I lifted my shirt to show them the scratch on my back. It was long and thin, but it was scabbing over. “I think it actually happened. This is where I got hurt falling through the roof in that other-place. If it didn’t actually happen, then where did this come from?”
“Maybe you did it at your dad’s house? Maybe—” Noreen said, and interrupted herself.
Sawyer folded his arms. “You don’t really think we got wasted and made it all up, do you?”
“I don’t have any idea what to think,” she said, shrugging. “I mean, it does sound pretty far-fetched, right? Seriously. This kind of thing only happens in Hollywood. Real life is not He-Man, or Beastmaster 2.”
“Tish,” said Sawyer, taking her hand in his and kissing it. “Ti amo! You know what it does to me when you talk cheesy 80’s fantasy movies.”
“Gomez, not in front of the children.”
I rolled my eyes and went to the door. “Well, you guys want to get some lunch while we figure out where to go from here?”
“Sounds like a plan, Stan,” said Sawyer, and we left the room.
As he closed the door behind us with a soft clunk, I noticed a strange flicker in the corner of my eye, as if I’d poked it with my finger. I rubbed the bridge of my nose and wrung my face with my palms, pressing my cold fingers
against my eyelids to soothe them. We sauntered down the corridor past silent suite doors, our footsteps quieted by the plush berber runner.

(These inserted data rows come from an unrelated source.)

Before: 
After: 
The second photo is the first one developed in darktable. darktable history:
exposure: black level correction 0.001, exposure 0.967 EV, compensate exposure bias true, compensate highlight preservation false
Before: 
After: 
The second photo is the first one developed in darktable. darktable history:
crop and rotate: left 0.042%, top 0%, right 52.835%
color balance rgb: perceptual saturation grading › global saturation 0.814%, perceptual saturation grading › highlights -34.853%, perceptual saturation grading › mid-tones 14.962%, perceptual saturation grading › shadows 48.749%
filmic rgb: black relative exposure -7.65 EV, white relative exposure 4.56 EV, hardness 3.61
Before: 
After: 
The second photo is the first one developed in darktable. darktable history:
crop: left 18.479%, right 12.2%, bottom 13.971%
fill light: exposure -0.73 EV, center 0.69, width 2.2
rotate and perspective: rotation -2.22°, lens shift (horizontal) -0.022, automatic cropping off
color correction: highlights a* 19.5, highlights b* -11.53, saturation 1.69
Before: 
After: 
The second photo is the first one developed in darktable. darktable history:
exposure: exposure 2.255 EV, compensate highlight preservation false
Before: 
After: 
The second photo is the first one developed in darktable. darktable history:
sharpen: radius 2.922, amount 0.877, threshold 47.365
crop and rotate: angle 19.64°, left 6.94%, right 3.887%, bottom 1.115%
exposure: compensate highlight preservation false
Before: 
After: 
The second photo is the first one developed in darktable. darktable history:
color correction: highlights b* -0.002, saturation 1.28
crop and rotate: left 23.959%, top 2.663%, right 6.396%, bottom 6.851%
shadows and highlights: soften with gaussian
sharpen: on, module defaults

Stepping into the elevator, Sawyer pressed the button for the first floor. “So what are you guys thinking? Mexican?”
I noticed the black spot again, and winced. I noticed Noreen doing the same thing. She squinted and looked up at the cab light, saying, “Yeah, that sounds fine.”
“I must be hungrier than I thought I was,” said Sawyer. “I’m getting a headache.”
I leaned my head back and listened to my stiff neck crackle, relieving a dull pain I hadn’t noticed until he brought it up. “Me too. How much sleep you think we got?”
“Not enough.”
The door slid shut and a second later, the elevator cab shifted, and began to move toward the lobby. A soft chime told us we were passing the second floor. My mind wandered as I studied my distorted features in the brushed-steel surface of the elevator wall. I grinned and the horrible, blurry face bared its teeth back at me.
Suddenly, I had an epiphany. “Sawyer, what if the thing my dad talked about was the guy with the horns?”
“The Silen?”
“Yeah.”
“I can believe it. You know, that puts yesterday into perspective. When we carried the mirror to the church, and we were talking all kinds of weird shit, ramma-lamma-ding-dong, or whatever. You said it can put ideas in your head, that’s how it became your father’s muse.”
Noreen made a face, turning to look at us. “What are you talking about?”
“Yesterday,” I said, as the elevator made that ding noise again. “I told you about it, earlier. When we went to my dad’s house yesterday, me and Sawyer took the mirror and put it in the car. It was like we were sleepwalking.”
“So you’re saying that devil thing made you open a portal to another world?” she asked. “Do you guys have any idea how messed-up that sounds?”